While he was gone, a friend of Lisa Guy's alerted Knox County authorities that she hadn't shown up for work. Knox County deputies and detectives went to the Guy home, which had just been sold, and discovered the extensive and violent crime scene.

Guy's defense team raised numerous points during a hearing last fall before the appellate court to discredit their client's convictions, overseen at trial by Judge Steve Sword.

They singled out the search of the parents' home, the seizure and search of Guy's backpack, which contained highly incriminating evidence, and a search of his vehicle, which contained a meat grinder among other items.

Said the appeals court Friday: "The trial court correctly concluded that the search of the backpack was an appropriately-conducted inventory search.

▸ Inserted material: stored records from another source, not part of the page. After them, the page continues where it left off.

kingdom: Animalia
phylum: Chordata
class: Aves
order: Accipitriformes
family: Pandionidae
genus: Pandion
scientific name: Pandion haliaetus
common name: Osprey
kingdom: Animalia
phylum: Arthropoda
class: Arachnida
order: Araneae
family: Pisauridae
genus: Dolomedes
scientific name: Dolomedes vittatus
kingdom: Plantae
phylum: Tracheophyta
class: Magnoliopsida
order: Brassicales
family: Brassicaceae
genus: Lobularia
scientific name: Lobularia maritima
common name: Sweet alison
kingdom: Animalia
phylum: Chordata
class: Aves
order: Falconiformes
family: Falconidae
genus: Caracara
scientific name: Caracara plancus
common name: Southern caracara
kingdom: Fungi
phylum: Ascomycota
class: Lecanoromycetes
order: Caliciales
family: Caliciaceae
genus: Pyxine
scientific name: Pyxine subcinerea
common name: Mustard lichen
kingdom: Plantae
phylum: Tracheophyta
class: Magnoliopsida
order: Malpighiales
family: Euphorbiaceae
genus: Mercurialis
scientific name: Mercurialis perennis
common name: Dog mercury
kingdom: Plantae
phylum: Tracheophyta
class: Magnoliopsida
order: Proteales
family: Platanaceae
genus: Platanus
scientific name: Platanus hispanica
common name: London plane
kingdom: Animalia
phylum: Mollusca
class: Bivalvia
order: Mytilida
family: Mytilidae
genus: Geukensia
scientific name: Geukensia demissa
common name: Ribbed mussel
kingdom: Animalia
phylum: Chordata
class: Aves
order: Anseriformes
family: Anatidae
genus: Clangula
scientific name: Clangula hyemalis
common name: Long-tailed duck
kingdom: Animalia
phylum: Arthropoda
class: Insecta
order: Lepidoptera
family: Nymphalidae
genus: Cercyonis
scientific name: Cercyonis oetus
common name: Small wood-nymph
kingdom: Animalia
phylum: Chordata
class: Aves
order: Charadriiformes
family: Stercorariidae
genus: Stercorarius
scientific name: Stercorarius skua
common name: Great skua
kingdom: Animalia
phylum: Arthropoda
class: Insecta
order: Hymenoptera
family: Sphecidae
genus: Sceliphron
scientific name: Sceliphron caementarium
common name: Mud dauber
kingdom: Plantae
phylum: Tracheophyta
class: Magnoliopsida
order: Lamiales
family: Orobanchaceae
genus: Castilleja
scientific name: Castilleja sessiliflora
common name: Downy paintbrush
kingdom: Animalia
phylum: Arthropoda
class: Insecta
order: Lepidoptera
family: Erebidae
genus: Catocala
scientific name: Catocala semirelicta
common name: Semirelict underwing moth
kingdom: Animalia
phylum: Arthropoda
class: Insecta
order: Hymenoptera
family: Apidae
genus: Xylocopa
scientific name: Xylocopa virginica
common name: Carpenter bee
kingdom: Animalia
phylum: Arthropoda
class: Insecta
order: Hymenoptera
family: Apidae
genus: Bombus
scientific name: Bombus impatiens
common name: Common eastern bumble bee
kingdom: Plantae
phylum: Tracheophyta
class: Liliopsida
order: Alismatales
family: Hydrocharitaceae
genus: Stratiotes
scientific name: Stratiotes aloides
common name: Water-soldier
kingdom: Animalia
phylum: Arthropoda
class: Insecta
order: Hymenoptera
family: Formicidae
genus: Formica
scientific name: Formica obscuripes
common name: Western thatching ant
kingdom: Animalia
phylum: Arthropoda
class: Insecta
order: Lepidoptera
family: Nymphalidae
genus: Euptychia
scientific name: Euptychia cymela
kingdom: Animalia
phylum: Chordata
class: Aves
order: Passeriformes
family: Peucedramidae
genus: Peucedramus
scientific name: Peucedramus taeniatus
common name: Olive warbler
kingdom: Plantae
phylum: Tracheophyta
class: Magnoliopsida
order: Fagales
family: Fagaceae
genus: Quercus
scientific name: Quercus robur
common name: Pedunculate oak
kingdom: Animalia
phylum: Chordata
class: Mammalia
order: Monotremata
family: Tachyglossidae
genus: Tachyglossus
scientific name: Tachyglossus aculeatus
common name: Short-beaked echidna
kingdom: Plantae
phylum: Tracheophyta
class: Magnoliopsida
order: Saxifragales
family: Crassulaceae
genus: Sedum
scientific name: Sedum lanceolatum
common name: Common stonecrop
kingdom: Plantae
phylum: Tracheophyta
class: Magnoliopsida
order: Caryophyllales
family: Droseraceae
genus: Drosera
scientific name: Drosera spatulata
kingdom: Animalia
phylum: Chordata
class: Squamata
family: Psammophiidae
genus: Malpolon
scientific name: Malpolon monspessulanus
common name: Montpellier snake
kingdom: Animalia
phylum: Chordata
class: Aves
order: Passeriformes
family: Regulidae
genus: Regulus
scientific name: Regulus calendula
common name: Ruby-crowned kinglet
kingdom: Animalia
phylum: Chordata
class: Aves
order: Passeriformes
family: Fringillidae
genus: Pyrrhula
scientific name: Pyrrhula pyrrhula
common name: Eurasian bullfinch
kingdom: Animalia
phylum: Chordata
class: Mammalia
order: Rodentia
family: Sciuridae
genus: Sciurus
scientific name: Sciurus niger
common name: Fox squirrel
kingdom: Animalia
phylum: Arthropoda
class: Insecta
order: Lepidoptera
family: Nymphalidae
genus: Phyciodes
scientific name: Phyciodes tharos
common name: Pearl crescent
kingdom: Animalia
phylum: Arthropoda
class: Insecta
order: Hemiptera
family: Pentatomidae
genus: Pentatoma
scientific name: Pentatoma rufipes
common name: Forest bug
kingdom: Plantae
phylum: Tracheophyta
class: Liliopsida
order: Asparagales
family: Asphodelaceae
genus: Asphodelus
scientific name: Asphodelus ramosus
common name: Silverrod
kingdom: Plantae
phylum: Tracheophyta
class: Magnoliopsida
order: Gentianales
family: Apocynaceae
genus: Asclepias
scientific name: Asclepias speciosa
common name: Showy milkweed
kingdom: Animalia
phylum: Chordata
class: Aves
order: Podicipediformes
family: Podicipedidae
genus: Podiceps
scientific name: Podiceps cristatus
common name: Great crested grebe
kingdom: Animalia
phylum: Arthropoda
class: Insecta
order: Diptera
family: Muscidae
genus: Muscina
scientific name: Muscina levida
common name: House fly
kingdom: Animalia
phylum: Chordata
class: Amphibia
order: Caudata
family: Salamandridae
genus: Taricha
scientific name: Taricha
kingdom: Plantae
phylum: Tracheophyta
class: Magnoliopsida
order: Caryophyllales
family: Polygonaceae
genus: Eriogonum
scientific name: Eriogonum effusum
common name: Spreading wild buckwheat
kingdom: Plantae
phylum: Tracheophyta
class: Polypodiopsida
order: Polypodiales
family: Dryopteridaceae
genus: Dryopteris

The trial court did not err by refusing to suppress surveillance video obtained using the receipts discovered from the unlawful search of the defendant’s Louisiana residence because the trial court correctly concluded that the police would have inevitably discovered the surveillance video during the course of the investigation.

"The trial court did not err by admitting evidence that the victims intended to stop providing financial support to the defendant. The proscriptive statute criminalizing the abuse of a corpse is not void for vagueness, and the evidence adduced at trial was sufficient to support the defendant’s convictions of these offenses. Finally, because we conclude that the trial court did not commit any error, no error obtains to accumulate. We affirm the judgments of the trial court."